Here, the undisputed facts establish that Defendant relied on both the Misbehavior Report and the testimony of the disciplinary hearing witnesses in determining that Plaintiff had, in fact, engaged in the June 26, 2005 work stoppage at Five Points' mess hall. See Misbehavior Report (describing how, following work stoppage incident, the inmates involved in the work stoppage were identified and processed, including Plaintiff, who was brought into the hallway and identified as one of the "instigators," and overheard by Conger as stating "[i]f you want me to tell them to return to work, I will, and they will go back to work." Misbehavior Report at 2. This is consistent with Plaintiff's own statements during the disciplinary hearing that there was a work stoppage, following which the inmates, including Plaintiff, wanted to return to work, but that Conger prevented the inmates from returning to work. Hearing Tr. at 11. Under these circumstances, it was reasonable for Defendant to determine that, notwithstanding Conger's testimony, Plaintiff had engaged in the work stoppage and refused Sgt. Whaley's order, whether as an instigator as charged in Sgt. Whaley's misbehavior report, or as a mere participant, consistent with Plaintiff's own disciplinary hearing testimony, was based on "some evidence" and, as such, did not violate Plaintiff's constitutional right to due process.

It is also significant that federal due process for prisoners does not require that an inmate disciplinary hearing be recorded. See Dixon v. Goord, 224 F.Supp.2d 739, 744 (S.D.N.Y. 2002) (alleged defect in taping of disciplinary hearing does not rise to a constitutional violation). Rather, the minimum requirements of due process for an inmate disciplinary hearing as set forth by the Supreme Court, include only that (1) advance written notice of the charges be provided to the inmate; (2) the fact finder prepare a written statement describing the evidence relied upon and the reasons for the hearing determination; and (3) the inmate be permitted to call witnesses and present documentary evidence at the proceedings. Wolff v. McDonnell, 418 U.S. 539, 563-67 (1974). In this case, the record establishes, and Plaintiff does not dispute, that each of these requirements have been met. Nor does Plaintiff contest that he refused to comply with Sgt. Whaley's order to cease the work stoppage and return to work, a separate violation sufficient to support Defendant's determination against Plaintiff, not dependent on Conger's testimony arguably consistent with Plaintiff's 'defense' that he did not instigate the work stoppage.

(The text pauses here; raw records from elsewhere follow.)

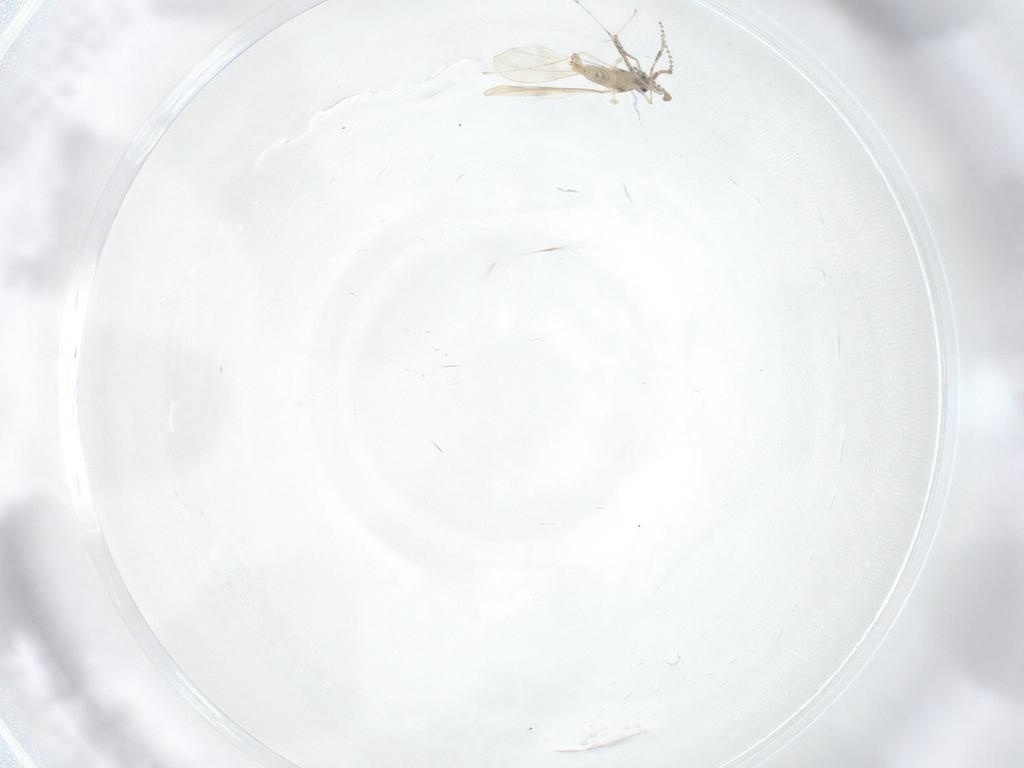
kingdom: Animalia
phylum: Arthropoda
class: Insecta
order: Diptera
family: Cecidomyiidae
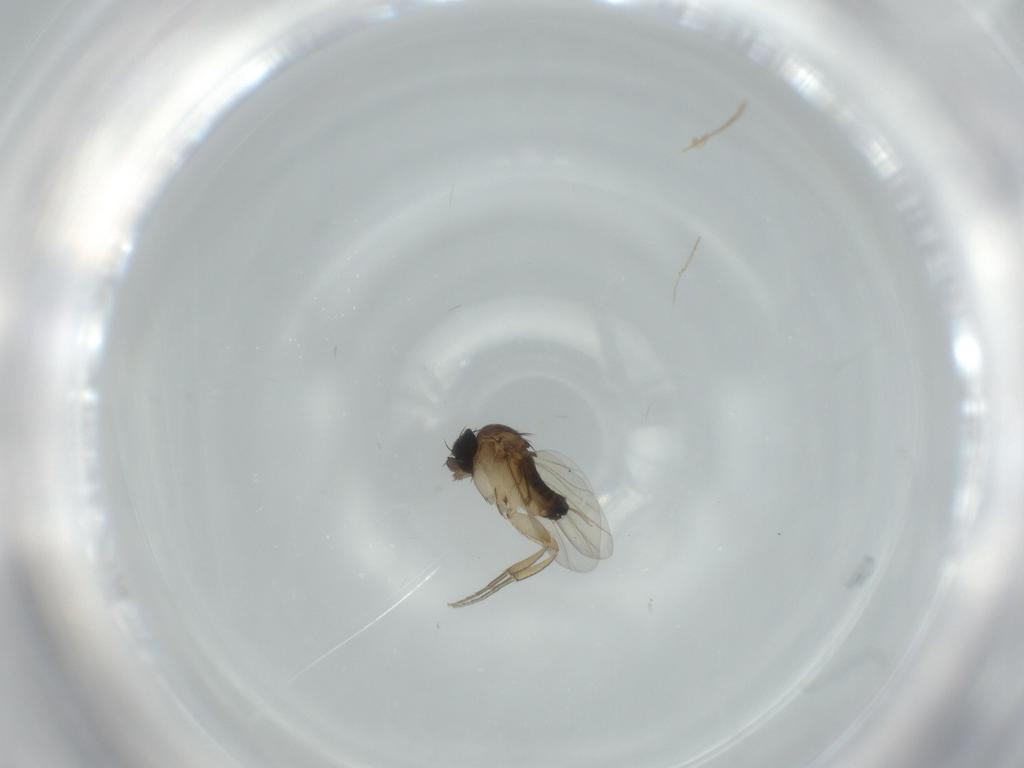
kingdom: Animalia
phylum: Arthropoda
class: Insecta
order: Diptera
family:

Nor does Plaintiff present anything in support of his assertion that Querns was, as a hearing officer, biased other than conclusory statements which, absent any evidentiary support, are insufficient to avoid summary judgment. Nicholas v. Miller, 189 F.3d 191, 194 (2d Cir. 1999) (observing that inmate's conclusory assertions in affidavit generally insufficient to avoid summary judgment). The record thus establishes that Defendant is qualifiedly immune from liability on both Causes of Action.*fn5


Based on the foregoing, Defendant's motion for summary judgment (Doc. No. 16) is GRANTED; the Clerk of the Court is directed to close the file.


Any appeal of this Decision and Order must be taken to by filing a notice of appeal within 30 days of the filing of this Decision and Order pursuant to Fed. R. App. P. 4(a)(1) & (c).